While denying allegations that fake news stories on social media played a part in electing Donald Trump, Facebook and Google both began Monday to restrict advertising from fake news sites.
Google has a policy change in progress that would prevent sites misrepresenting content from using its AdSense advertising network, according to Reuters, which also reported Facebook made its advertising policies more specific, saying its ban on deceptive and misleading content applies to fake news.
Facebook CEO Mark Zuckerberg has repeatedly denied any role for Facebook in influencing the presidential election, but the policy change appears to be an attempt to limit the role of fake news on the site.
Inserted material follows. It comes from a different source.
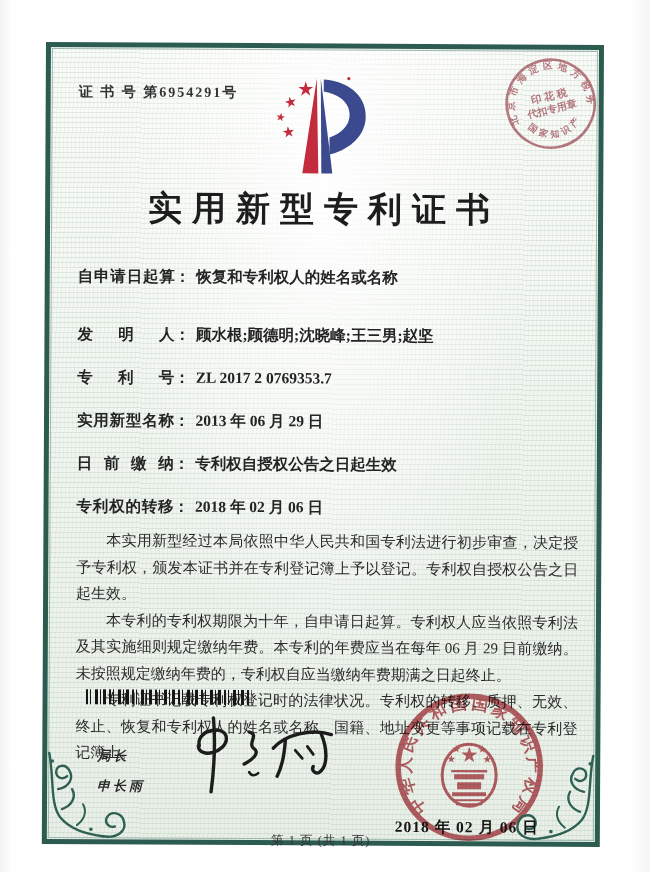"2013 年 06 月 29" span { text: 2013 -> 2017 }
The changes only apply to the advertising content, however, not to any fake news shared by users in their news feeds, Reuters noted.
Google also focused on advertising policies, not on fake news stories that might appear in search results. “Moving forward, we will restrict ad serving on pages that misrepresent, misstate, or conceal information about the publisher, the publisher’s content, or the primary purpose of the web property,” a statement from Google read, Reuters reported.
According to the Pew Research Center, 62 percent of Americans now get news from Facebook, where attention-grabbing headlines known as clickbait can mislead readers with provocative headlines that are often not representative of the actual article.
Harvard Business School professor Thales Teixeira theorized that fake news has proliferated because it is easier now for anyone to make a website than in the past, NBC reported.